Lundin Mining eyeing mines for up to $600 mln-paper
STOCKHOLM, Sept 28
STOCKHOLM, Sept 28 (Reuters) - Canadian-Swedish group Lundin Mining is hunting for zinc and copper mine acquisitions and further ways to boost production, Chief Executive Paul Conibear said in Swedish business daily Dagens Industri.
After failed merger deals in 2011, Lundin has been focusing on expanding its existing mines like the Tenke-Fungurume copper-cobolt mine in the Democratic Republic of Congo but is now looking at new production.
"We are looking at copper and zinc mines that produce 30,000 to 70,000 tonnes of metal per year," Conibear said.
"We are going to be very disciplined, but when we find something for the right price, we will act quickly and aggressively."
He said that Lundin was looking for targets primarily in Europe, Canada, Mexico and South America, but not Russia.
Lundin Mining, listed in both Toronto and Stockholm, has up to 4 billion crowns ($604.05 million) to spend on acquisition, the paper said.

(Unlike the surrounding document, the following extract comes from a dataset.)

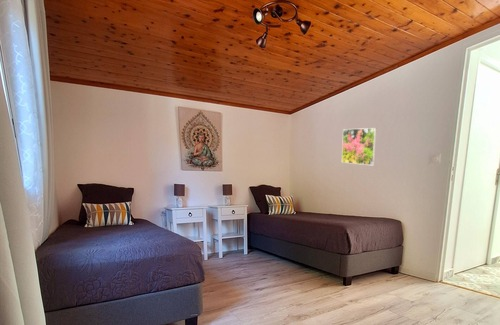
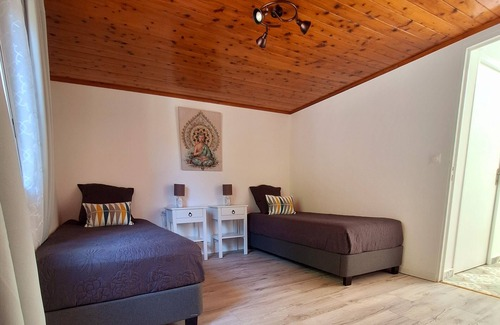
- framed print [341,127,377,166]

Early in 2011, Lundin agreed a $9 billion tie up with rival miner Inmet Mining.
But this fell apart after Equinox Minerals launched a hostile bid for Lundin. Equinox itself was taken over by Barrick Gold and Lundin failed to attract any new suitors and has since then been focusing on expanding its existing mines.

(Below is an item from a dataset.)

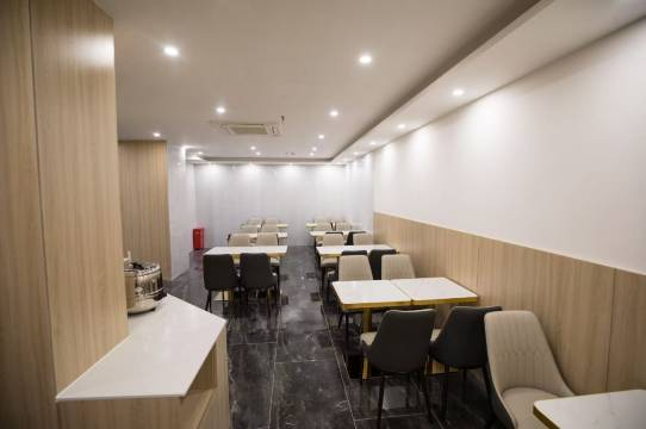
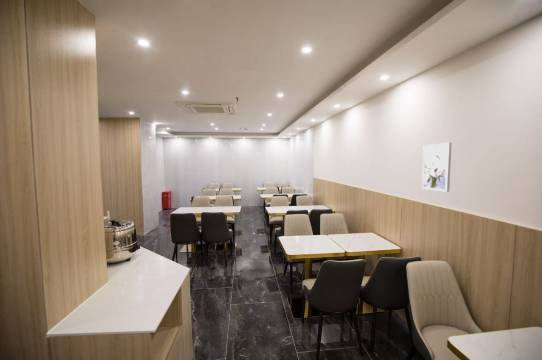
+ wall art [421,142,452,193]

The Tenke project, which is operated by Freeport McMoRan, is on its way to total annual output of 195,000 tonnes of copper cathode. The expansion is expected to be completed in 2013.
Conibear said further investment could take production to close to 300,000 tonnes by 2015.

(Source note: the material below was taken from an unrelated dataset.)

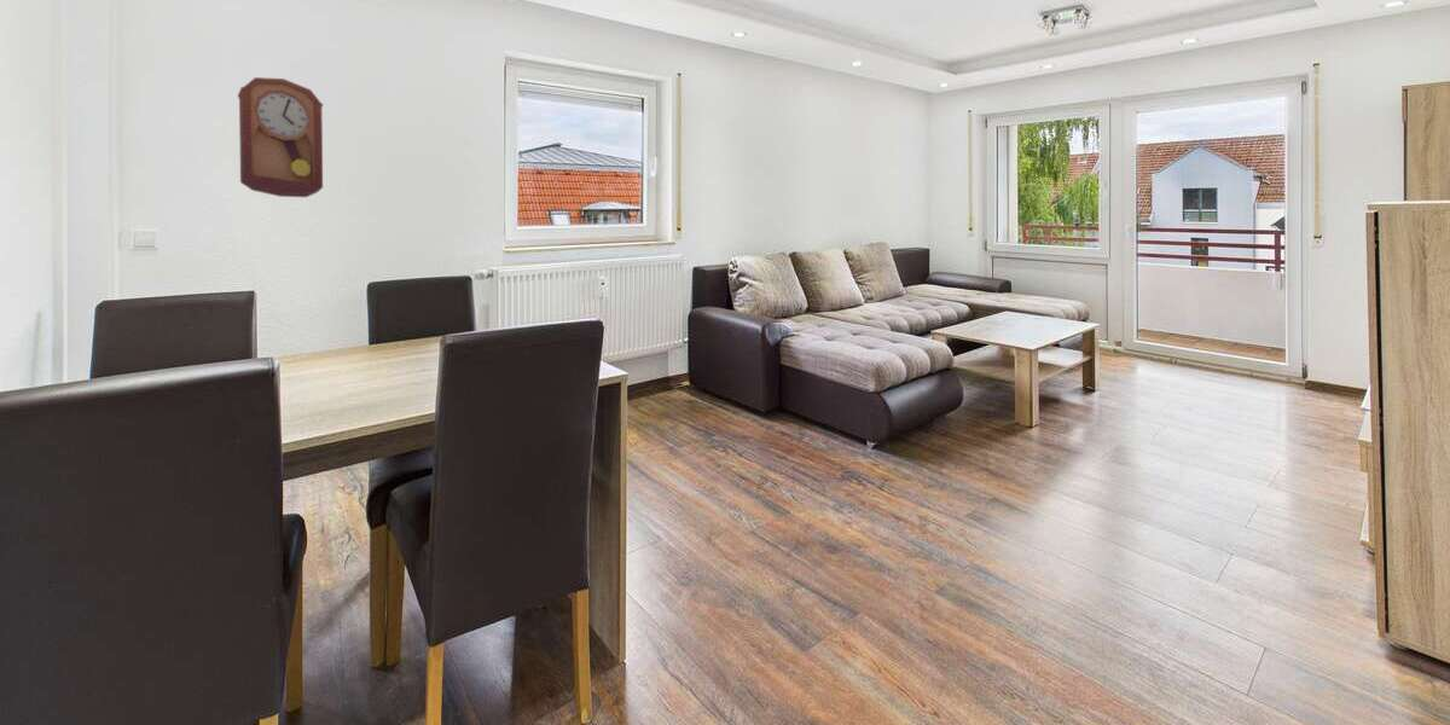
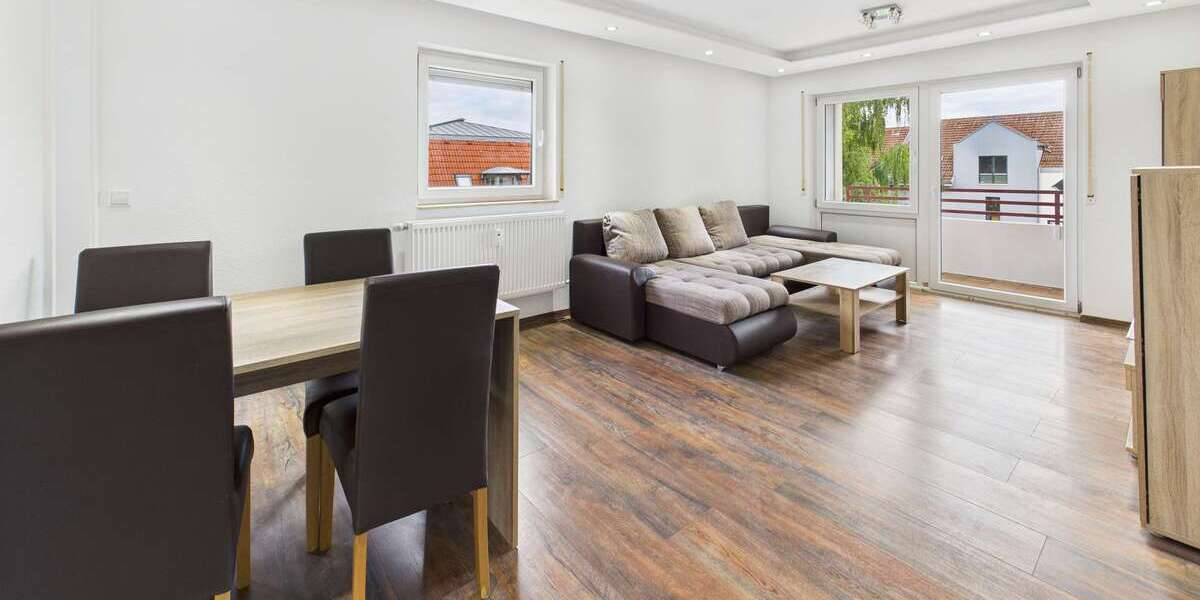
- pendulum clock [237,76,324,198]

Lundin is also looking at expanding ore production at its Zinkgruvan mine in Sweden by up to 40 percent to 1.4-1.5 million tonnes a year from the current 1.1 million tonnes.
"We have had a very strong development at Zinkgruvan this year and production is at a record level," he said. "We hope to be able to make a decision on expansion at the end of the year."
At the Neves-Corvo mine in Portugal, Lundin is looking at spending $500 million over the next 5-6 years to boost production.
"Another alternative is for a smaller production increase with less risk," Conibear said, adding that decision would also be taken at the end of the year.